How do you survive in a remote, mountainous region that
has no water or wind and sometimes goes without sunlight for
weeks?
This
is not the premise for a survivalist reality show; it's a
question NASA must answer before sending humans to live and
work on the moon.
Within the next twenty years, people again will explore the
vast lunar terrain. This time, we're going to build a
permanent outpost where we will conduct scientific research,
learn to live off the land, and test new technologies for
future missions to Mars and beyond.
During the day, solar arrays will generate electricity for
habitats, life support systems, rovers, communications
systems and other equipment. But lunar nights last up to 334
hours in some places. Even at the moon's south pole, the sun
never rises high. Mountains and hills block sunlight from
reaching the surface, and night bathes the moon in total
darkness for more than 100 hours.
NASA's Glenn Research Center in Cleveland is leading an
effort to develop systems that could store energy for use
during the long, frigid lunar nights. The solution may be a
fuel cell system that originally was designed for a
high-altitude solar-electric airplane.
In 2005, Electrical Engineer David Bents and his team at
Glenn demonstrated the first and only fully closed-loop,
regenerative fuel cell ever operated. Though the technology
never was implemented on the airplane, Glenn engineers are
gleaning valuable information from the project as they
design a next-generation regenerative fuel cell for the
moon.
How It Works:
A
typical hydrogen fuel cell combines hydrogen from a tank and
oxygen from the air to produce electricity, leaving water
and heat as its only byproducts. A regenerative fuel cell
also works in reverse, using electricity to divide the water
into hydrogen and oxygen, which are fed back into the fuel
cell to produce more electricity.
"What makes our regenerative fuel cell unique is that it's
closed loop and completely sealed," Bents said. "Nothing
goes in and nothing comes out, other than electrical power
and waste heat. The hydrogen, oxygen and product water
inside are simply recycled over and over again."

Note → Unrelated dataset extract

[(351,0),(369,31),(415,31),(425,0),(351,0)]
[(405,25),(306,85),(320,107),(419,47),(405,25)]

In other words, instead of using oxygen from the air like
other regenerative fuel cells, the closed-loop system
re-uses the oxygen extracted from the water. That makes it
ideal for use on the moon, where there is no oxygen.

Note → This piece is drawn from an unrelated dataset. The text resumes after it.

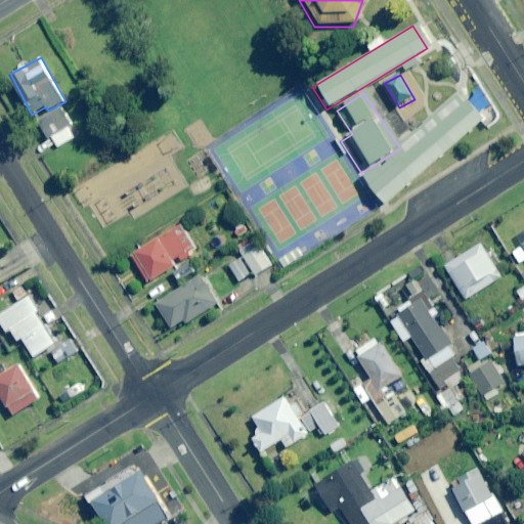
[(459,104),(358,191),(376,211),(476,125),(459,104)]
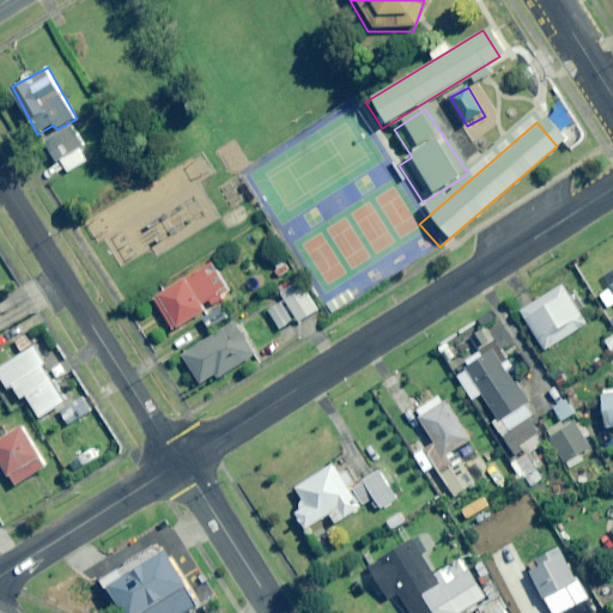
[(93,159),(76,125),(46,140),(58,163),(62,161),(70,171),(93,159)]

"On the moon, you would start with a tank of water. You'd
use the solar arrays to make hydrogen and oxygen during the
day, then use the hydrogen and oxygen to make electricity
during the night when there's no sun," said Bents. "Ideally,
if nothing broke and nothing wore out, it could run forever
without being refueled."
The system is very similar to a rechargeable battery, but it
can store four to six times more energy than a battery of
the same weight.
An Energy Storage Milestone
In the summer of 2005, Glenn demonstrated the first fully
closed-loop regenerative fuel cell ever operated. It
completed five continuous day and night cycles. That's
nowhere near forever, but at the end of the demonstration,
it had not leaked and was capable of running at least one
more cycle.
Those
five days of operation were the result of several years of
hard work. The team's diligence paid off by proving a
regenerative fuel cell's potential as an energy storage
device for aerospace solar power systems.
Since the demonstration in 2005, the team has modified and
upgraded much of the software, circuitry and hardware to
make the system run more reliably.
The lessons they learned and information they gathered in
the process will be invaluable to Glenn's Energy Storage
Project Office when it develops a prototype system to work
in the harsh lunar environment.
"Even though it was originally designed for an airplane, the
system has given us a leg up," said Ann Over, chief of
Glenn's Advanced Capabilities Project Office. "The knowledge
we gained will feed directly into our lunar regenerative
fuel cell technology program."
Glenn plans to begin work in 2008 on a prototype
regenerative fuel cell system for the lunar outpost.